City of Incident is built around those little things, but they’re not enough to hold up the novel. It is a deliberate stylistic choice to offer just more than a glimpse into the “people who don’t particularly interest you until a fragile moment shatters.” The book’s blurb also says it presents “an unnerving view of a great city and its most powerless inhabitants.”
But these are voices that just don’t fit. Zaidi’s middle class characters come alive with ease, there’s a lightness to their emotional vulnerabilities. But her marginalised and working class characters have a misplaced earnestness, which makes them feel like mere props — as if they see themselves dismissively and lacking agency even in their minds.
The security guard, for instance, thinks “his job is to simply keep his eyes open”. Surely he knows it’s more than that, and that there’s more at stake — it’s evident he does because throughout the section he takes his job seriously. We’re told that the residents of the building would rather he lower his eyes. But Zaidi doesn’t quite reveal who would want security to look away and why. But only that, “Some of them complain that he is insolent. When they walk past, he looks right at them, straight into their eyes. They don’t like his peering, gauging, weighing, level-eyed look. He ought to lower his eyes. A nod would be all right, a salaam, a salute. He need not smile and tilt his head in that familiar way, as a friendly neighbour might. He ought to have been trained about these things. He does not know, of course, that they say such things. He thinks he’s doing a fine job as security.”
Aesthetically, the book looks good, although dated. The cover is in lower case, the 12 parts are separated by black pages with titles (large, serif) that sound mysterious — “A Woman Encounters Love in Illicit Places, and Watches over Her Lover’s Wife”— and would be on a tote bag, but here it’s the literal plot. This minimalist ambiguity went out of style with millennials just before the pandemic began, which wouldn’t matter if it weren’t so baffling.
Zaidi, also a journalist and playwright, has been producing work — largely quality, important work — over the last few years at an impressive speed. In 2019, she won the Nine Dots Prize for an essay on the idea of home, which led to an insightful exploration of roots and displacement in Bread, Cement, Cactus: A Memoir of Belonging and Dislocation (2020).
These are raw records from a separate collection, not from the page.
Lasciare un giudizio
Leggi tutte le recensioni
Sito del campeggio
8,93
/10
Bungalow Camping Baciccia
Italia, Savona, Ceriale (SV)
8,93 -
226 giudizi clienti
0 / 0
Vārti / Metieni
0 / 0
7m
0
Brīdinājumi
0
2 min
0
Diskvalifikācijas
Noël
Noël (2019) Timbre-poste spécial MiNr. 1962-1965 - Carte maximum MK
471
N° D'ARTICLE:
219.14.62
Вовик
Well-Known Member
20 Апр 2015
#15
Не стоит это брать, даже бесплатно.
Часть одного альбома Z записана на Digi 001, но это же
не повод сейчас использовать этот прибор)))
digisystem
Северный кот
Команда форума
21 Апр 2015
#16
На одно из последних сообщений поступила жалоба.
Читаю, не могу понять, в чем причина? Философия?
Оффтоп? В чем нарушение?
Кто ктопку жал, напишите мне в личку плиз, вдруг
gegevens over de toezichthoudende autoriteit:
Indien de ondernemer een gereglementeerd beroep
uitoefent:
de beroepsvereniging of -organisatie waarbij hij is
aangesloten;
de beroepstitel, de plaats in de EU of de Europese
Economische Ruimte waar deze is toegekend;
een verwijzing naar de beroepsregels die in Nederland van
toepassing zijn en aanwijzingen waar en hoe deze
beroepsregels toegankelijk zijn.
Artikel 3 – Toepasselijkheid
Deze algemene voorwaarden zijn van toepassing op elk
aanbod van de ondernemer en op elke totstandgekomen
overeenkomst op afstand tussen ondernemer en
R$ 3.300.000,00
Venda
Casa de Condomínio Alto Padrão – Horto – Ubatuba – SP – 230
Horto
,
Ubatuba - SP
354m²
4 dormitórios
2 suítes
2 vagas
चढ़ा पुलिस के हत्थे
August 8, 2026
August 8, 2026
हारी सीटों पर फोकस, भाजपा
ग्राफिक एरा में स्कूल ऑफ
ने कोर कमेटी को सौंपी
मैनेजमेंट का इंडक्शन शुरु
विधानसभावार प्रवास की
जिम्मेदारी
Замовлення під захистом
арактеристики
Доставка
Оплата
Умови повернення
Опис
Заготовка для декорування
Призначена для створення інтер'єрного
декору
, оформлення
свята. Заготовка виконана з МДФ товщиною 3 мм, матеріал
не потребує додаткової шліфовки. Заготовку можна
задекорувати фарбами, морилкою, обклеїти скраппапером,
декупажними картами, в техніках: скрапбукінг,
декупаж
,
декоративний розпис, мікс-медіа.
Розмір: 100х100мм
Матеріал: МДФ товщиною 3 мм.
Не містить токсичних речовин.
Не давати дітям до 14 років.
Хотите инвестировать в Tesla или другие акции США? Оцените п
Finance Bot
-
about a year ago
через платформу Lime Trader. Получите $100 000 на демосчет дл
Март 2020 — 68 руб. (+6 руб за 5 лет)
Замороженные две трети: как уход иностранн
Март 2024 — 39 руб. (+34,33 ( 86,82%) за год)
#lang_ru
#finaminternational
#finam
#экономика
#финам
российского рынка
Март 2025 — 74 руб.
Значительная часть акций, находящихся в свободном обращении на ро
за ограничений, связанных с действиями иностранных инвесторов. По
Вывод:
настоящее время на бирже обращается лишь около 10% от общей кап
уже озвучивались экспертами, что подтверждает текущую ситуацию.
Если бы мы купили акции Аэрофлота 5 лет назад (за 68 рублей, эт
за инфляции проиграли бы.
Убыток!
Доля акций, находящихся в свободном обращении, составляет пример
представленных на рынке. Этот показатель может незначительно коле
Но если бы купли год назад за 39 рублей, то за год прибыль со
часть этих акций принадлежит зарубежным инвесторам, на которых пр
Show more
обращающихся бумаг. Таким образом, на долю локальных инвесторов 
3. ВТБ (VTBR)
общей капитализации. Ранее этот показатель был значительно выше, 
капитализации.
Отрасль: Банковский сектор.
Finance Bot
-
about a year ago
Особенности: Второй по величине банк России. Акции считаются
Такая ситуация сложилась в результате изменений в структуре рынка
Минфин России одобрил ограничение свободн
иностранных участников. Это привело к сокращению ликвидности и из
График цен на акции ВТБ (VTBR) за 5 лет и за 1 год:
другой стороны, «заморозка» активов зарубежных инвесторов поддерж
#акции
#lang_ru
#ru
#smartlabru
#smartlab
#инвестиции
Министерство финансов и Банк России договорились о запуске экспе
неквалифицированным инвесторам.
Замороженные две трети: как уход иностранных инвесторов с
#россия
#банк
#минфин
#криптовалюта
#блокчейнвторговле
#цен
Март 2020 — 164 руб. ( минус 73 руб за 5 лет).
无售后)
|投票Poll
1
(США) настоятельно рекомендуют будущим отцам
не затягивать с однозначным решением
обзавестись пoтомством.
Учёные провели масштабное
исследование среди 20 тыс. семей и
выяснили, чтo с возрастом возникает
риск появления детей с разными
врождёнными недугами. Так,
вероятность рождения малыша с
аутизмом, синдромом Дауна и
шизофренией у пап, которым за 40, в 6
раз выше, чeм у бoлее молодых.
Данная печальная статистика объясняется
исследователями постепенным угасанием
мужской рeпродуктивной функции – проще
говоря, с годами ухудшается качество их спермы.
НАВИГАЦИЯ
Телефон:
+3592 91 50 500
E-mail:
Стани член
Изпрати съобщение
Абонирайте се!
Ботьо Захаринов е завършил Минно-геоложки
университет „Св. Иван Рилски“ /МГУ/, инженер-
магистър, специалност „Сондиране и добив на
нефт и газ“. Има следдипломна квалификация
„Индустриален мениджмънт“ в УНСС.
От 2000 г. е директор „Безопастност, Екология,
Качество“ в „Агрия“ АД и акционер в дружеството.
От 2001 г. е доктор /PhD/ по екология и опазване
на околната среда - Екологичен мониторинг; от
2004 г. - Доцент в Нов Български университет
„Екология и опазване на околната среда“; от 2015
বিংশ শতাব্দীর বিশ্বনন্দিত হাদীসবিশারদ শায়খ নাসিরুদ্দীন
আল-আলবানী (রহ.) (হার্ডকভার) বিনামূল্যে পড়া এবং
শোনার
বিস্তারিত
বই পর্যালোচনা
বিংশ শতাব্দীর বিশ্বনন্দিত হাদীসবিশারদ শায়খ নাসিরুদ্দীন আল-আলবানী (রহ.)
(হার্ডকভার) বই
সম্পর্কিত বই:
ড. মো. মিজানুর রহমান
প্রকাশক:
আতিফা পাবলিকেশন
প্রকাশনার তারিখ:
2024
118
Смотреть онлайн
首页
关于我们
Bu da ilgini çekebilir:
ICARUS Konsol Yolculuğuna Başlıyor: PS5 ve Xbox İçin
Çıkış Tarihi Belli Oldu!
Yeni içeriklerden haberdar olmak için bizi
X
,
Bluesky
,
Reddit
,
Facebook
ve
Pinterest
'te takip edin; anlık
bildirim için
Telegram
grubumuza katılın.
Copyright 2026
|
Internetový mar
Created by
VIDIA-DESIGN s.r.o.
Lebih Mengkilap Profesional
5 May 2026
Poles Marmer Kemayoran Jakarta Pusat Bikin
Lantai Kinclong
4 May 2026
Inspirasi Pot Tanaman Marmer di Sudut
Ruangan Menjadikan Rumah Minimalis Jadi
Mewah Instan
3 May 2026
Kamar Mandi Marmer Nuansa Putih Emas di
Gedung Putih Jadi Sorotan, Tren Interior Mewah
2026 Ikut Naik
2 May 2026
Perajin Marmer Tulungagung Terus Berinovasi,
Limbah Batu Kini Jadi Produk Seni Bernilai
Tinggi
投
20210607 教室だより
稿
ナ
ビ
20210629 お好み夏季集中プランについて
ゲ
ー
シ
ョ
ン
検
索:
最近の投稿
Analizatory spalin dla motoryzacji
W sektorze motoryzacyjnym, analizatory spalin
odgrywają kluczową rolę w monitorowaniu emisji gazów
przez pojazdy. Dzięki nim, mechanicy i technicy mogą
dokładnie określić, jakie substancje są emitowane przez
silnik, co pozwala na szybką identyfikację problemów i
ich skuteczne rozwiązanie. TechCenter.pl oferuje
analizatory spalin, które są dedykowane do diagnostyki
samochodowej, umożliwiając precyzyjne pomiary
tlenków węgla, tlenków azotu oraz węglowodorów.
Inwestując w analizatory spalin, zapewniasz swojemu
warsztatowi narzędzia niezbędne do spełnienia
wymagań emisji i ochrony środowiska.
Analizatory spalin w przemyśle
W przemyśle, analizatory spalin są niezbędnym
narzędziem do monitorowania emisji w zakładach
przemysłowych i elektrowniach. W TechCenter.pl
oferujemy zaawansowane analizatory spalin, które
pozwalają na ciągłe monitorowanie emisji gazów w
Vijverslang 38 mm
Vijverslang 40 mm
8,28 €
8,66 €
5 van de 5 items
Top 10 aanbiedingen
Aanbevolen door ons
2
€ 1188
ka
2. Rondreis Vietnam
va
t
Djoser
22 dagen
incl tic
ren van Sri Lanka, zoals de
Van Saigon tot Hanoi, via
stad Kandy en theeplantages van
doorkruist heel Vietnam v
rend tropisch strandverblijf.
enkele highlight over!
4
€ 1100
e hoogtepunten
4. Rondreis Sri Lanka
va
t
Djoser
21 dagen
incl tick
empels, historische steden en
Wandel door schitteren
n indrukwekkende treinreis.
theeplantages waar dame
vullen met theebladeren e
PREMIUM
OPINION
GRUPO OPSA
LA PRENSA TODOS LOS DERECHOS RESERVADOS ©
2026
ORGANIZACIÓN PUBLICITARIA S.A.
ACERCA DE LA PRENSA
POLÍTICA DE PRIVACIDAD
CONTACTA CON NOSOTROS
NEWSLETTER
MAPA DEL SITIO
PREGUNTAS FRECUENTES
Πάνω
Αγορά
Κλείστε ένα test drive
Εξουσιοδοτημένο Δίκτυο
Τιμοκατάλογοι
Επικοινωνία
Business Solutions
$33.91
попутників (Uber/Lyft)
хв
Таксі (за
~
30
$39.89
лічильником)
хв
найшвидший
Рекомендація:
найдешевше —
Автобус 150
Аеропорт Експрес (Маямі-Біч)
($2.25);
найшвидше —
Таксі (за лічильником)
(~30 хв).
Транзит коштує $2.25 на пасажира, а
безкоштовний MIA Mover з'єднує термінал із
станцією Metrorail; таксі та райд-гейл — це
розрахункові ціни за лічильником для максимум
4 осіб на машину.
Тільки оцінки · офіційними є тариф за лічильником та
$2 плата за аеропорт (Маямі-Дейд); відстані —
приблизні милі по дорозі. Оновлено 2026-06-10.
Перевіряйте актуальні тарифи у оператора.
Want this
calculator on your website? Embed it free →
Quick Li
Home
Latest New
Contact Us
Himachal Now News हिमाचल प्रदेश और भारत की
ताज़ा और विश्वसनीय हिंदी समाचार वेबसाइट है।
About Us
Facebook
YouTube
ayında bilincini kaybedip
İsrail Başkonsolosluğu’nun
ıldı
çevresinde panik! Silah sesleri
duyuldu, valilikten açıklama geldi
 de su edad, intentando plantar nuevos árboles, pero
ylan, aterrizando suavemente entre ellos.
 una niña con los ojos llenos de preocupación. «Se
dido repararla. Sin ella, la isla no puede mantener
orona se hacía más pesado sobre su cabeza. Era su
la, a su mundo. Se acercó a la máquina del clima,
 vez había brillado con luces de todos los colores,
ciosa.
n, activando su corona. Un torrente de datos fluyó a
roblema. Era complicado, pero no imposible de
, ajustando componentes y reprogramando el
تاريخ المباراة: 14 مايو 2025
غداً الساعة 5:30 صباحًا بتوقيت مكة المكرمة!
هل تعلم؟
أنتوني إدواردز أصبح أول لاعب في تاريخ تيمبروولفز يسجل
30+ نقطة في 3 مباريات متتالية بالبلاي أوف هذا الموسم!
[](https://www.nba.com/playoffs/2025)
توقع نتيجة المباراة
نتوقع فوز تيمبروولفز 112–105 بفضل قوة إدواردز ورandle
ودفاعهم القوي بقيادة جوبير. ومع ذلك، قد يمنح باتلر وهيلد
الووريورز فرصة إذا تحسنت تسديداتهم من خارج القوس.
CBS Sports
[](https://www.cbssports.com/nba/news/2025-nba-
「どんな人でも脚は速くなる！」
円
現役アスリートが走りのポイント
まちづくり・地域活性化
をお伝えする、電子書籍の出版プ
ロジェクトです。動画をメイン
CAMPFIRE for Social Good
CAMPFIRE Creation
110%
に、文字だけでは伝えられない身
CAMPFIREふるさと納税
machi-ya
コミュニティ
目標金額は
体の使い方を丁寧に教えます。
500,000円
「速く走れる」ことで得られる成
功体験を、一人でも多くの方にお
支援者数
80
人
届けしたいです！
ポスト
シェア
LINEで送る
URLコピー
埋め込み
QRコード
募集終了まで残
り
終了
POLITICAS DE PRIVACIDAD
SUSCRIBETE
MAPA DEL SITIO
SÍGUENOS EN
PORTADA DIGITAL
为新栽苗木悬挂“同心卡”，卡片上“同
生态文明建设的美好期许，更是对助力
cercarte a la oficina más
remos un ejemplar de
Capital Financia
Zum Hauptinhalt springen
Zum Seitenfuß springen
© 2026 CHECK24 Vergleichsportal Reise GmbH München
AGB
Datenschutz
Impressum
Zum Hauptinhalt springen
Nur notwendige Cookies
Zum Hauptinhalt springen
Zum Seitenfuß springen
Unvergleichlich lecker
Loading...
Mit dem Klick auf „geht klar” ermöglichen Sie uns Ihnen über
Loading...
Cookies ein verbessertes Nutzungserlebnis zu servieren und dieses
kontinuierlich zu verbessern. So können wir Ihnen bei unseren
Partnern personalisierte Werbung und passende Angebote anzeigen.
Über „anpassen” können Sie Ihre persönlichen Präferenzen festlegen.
I got into City of Incident about halfway into the 120 page book. The characters had started to come together and some of them were closely connected which have it a coherence. This made me curious enough to flip back to the beginning — but I was disappointed again.
At the end, I wished more parts of this novel had been like the last one, A Manager Picks Up Scraps of Other People’s Lives, and Attempts to Restore Her Own, in which a manager picks up scraps of other people’s lives and attempts to restore her own.
Saudamini Jain is an independent journalist. She lives in New Delhi.